Y otras, cuyas gargantas lucen escapularios,
Que ocultan un látigo bajo sus largas vestimentas,
Mezclan, en el bosque sombrío y las noches solitarias,
La espuma del placer y las lágrimas de los tormentos.
Oh vírgenes, oh demonios, oh monstruos, oh mártires,
Grandes espíritus desdeñosos de la realidad,
Buscadoras de infinito, devotas y sátiras,
Unas veces repletas de gritos, otras veces rebosantes de llantos.
Vosotras a las que en vuestro infierno mi alma ha perseguido
Hermanas mías, os amo tanto como os compadezco
Por vuestras lúgubres penas, vuestra sed insaciable
Y las urnas de amor que llenan vuestros grandes corazones.
Inspirado en el aria “Canción a la Luna” de la ópera “Rusalka” (Antonín Dvorak, 1901):
La figura de Rusalka proviene de la mitología eslava y su leyenda aparece en cuentos de hadas muy antiguos. Se trata de un espíritu elemental que habita en lagos o ríos, perteneciente a un reino intermedio de la existencia y cuyo deseo es convertirse en ser humano para conocer el amor terrenal, aunque ello le suponga perder su valiosa inmortalidad. De esta leyenda surgió la ópera de Antonín Dvorak «Rusalka» (Praga, 1.901. Libreto de Jaroslav Kvapil) donde se incluye el aria que la protagonista eleva a la Luna, casi a modo de plegaria, después de que su padre, conocedor del enamoramiento que ella siente por un príncipe humano que viene a cazar cerca del lago, le advierta del sacrificio que le supondrá materializar ese amor.
El cuadro sitúa a Rusalka en las profundidades del lago, sentada sobre un sillón de oro adornado con símbolos universales.
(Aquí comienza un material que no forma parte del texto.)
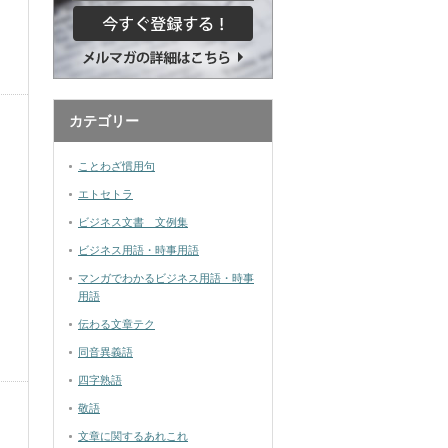
カテゴリー
ことわざ慣用句
エトセトラ
ビジネス文書 文例集
ビジネス用語・時事用語
マンガでわかるビジネス用語・時事
用語
伝わる文章テク
同音異義語
四字熟語
敬語
文章に関するあれこれ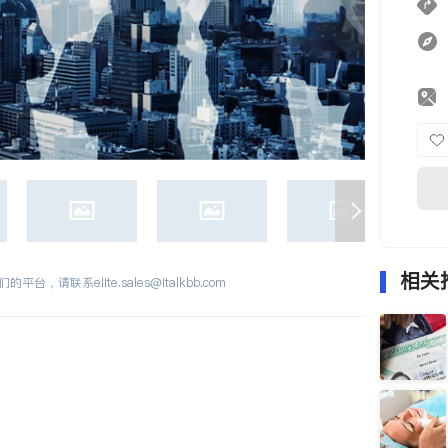
相关
们的平台，请联系
elite.sales@italkbb.com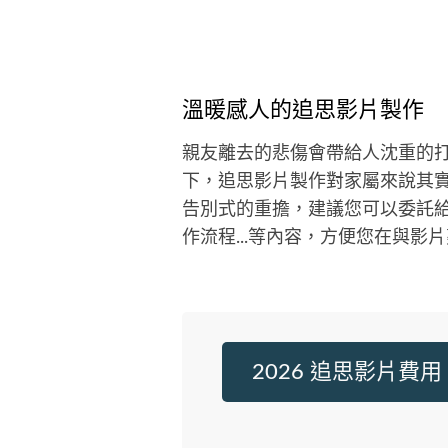
溫暖感人的追思影片製作
親友離去的悲傷會帶給人沈重的
下，追思影片製作對家屬來說其
告別式的重擔，建議您可以委託
作流程...等內容，方便您在與影
2026 追思影片費用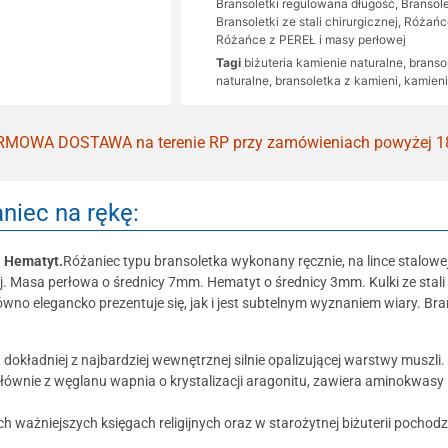
Bransoletki regulowana długość
,
Bransol
Bransoletki ze stali chirurgicznej
,
Różańce
Różańce z PEREŁ i masy perłowej
Tagi
biżuteria kamienie naturalne
,
branso
naturalne
,
bransoletka z kamieni
,
kamieni
MOWA DOSTAWA na terenie RP przy zamówieniach powyżej 1
niec na rękę:
i Hematyt.
Różaniec typu bransoletka wykonany ręcznie, na lince stalow
ej. Masa perłowa o średnicy 7mm. Hematyt o średnicy 3mm. Kulki ze stal
 elegancko prezentuje się, jak i jest subtelnym wyznaniem wiary. Bra
dokładniej z najbardziej wewnętrznej silnie opalizującej warstwy muszli.
ównie z węglanu wapnia o krystalizacji aragonitu, zawiera aminokwasy i
 ważniejszych księgach religijnych oraz w starożytnej biżuterii pocho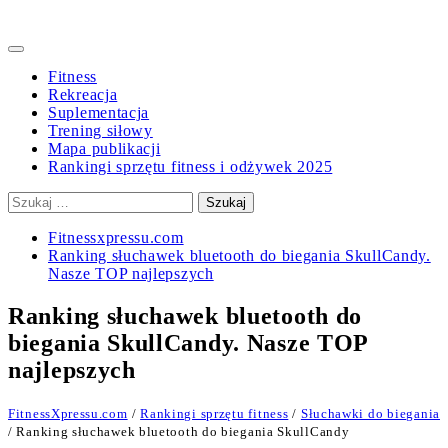
Primary
Menu
Fitness
Rekreacja
Suplementacja
Trening siłowy
Mapa publikacji
Rankingi sprzętu fitness i odżywek 2025
Szukaj:
Fitnessxpressu.com
Ranking słuchawek bluetooth do biegania SkullCandy.
Nasze TOP najlepszych
Ranking słuchawek bluetooth do
biegania SkullCandy. Nasze TOP
najlepszych
FitnessXpressu.com
/
Rankingi sprzętu fitness
/
Słuchawki do biegania
/ Ranking słuchawek bluetooth do biegania SkullCandy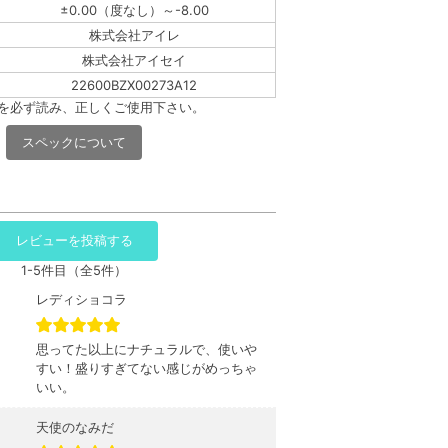
±0.00（度なし）～-8.00
株式会社アイレ
株式会社アイセイ
22600BZX00273A12
書を必ず読み、正しくご使用下さい。
スペックについて
レビューを投稿する
1-5件目（全5件）
レディショコラ
思ってた以上にナチュラルで、使いや
すい！盛りすぎてない感じがめっちゃ
いい。
天使のなみだ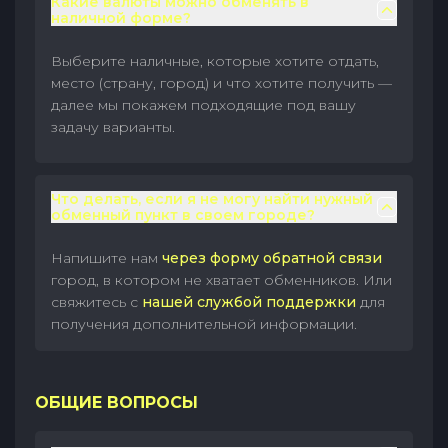
Какие валюты можно обменять в
наличной форме?
Выберите наличные, которые хотите отдать,
место (страну, город) и что хотите получить —
далее мы покажем подходящие под вашу
задачу варианты.
Что делать, если я не могу найти нужный
обменный пункт в своем городе?
Напишите нам
через форму обратной связи
город, в котором не хватает обменников. Или
свяжитесь с
нашей службой поддержки
для
получения дополнительной информации.
ОБЩИЕ ВОПРОСЫ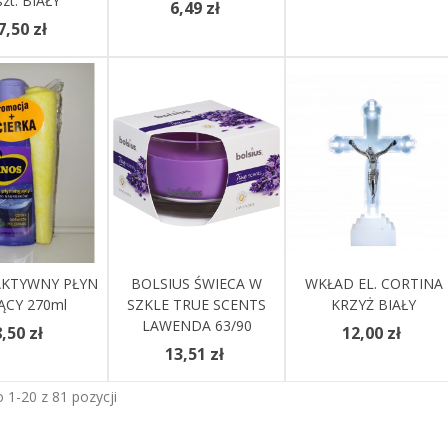
zt. BIAŁY
6,49 zł
7,50 zł
AKTYWNY PŁYN
Do Koszyka
BOLSIUS ŚWIECA W
Zobacz Więcej
WKŁAD EL. CORTINA
Dodaj Do Koszyka
ĄCY 270ml
SZKLE TRUE SCENTS
KRZYŻ BIAŁY
LAWENDA 63/90
,50 zł
12,00 zł
13,51 zł
 1-20 z 81 pozycji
La luz lunar se filtra desde la superficie hacia ella “bañando” su cuerpo y su vestido. El cabello largo ondea como las algas. Sus párpados caen. Cruza las manos sobre el pecho y se dispone a confiar a la Luna sus peticiones:
«Luna que con tu luz iluminas todo desde las profundidades del cielo.
Luna que vagas por la superficie de la tierra, bañando con tu mirada el hogar de los hombres.
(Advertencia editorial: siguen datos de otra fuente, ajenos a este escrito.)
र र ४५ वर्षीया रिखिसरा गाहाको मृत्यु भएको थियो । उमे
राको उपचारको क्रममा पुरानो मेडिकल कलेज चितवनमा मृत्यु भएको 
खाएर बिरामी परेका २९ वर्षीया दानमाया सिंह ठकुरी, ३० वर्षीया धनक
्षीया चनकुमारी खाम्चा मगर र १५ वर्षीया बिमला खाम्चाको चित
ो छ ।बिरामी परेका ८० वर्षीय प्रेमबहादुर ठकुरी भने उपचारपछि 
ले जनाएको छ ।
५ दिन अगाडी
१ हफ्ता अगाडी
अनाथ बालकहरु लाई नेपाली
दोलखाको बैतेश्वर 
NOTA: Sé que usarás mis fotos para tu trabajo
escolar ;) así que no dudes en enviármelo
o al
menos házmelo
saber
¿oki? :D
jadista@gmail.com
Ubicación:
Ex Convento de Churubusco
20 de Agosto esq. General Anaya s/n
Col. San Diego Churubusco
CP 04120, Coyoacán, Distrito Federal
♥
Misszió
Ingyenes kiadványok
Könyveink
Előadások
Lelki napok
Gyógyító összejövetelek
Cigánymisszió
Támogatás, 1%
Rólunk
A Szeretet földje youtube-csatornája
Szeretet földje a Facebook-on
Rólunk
Luna, detente un momento y dime dónde se encuentra mi amor.
Dile, Luna plateada, que es mi brazo el que lo abraza,
para que se acuerde de mí, al menos un instante.
Búscalo por el vasto mundo, búscalo, y dile que lo espero aquí.
Y si soy yo con quien su alma sueña, que este pensamiento lo despierte….
Luna… ¡No te vayas!… ¡No te vayas, Luna!… ¡Luna! ¡No te vayas!»
“Canción a la Luna” (“Rusalka”, A. Dvorak).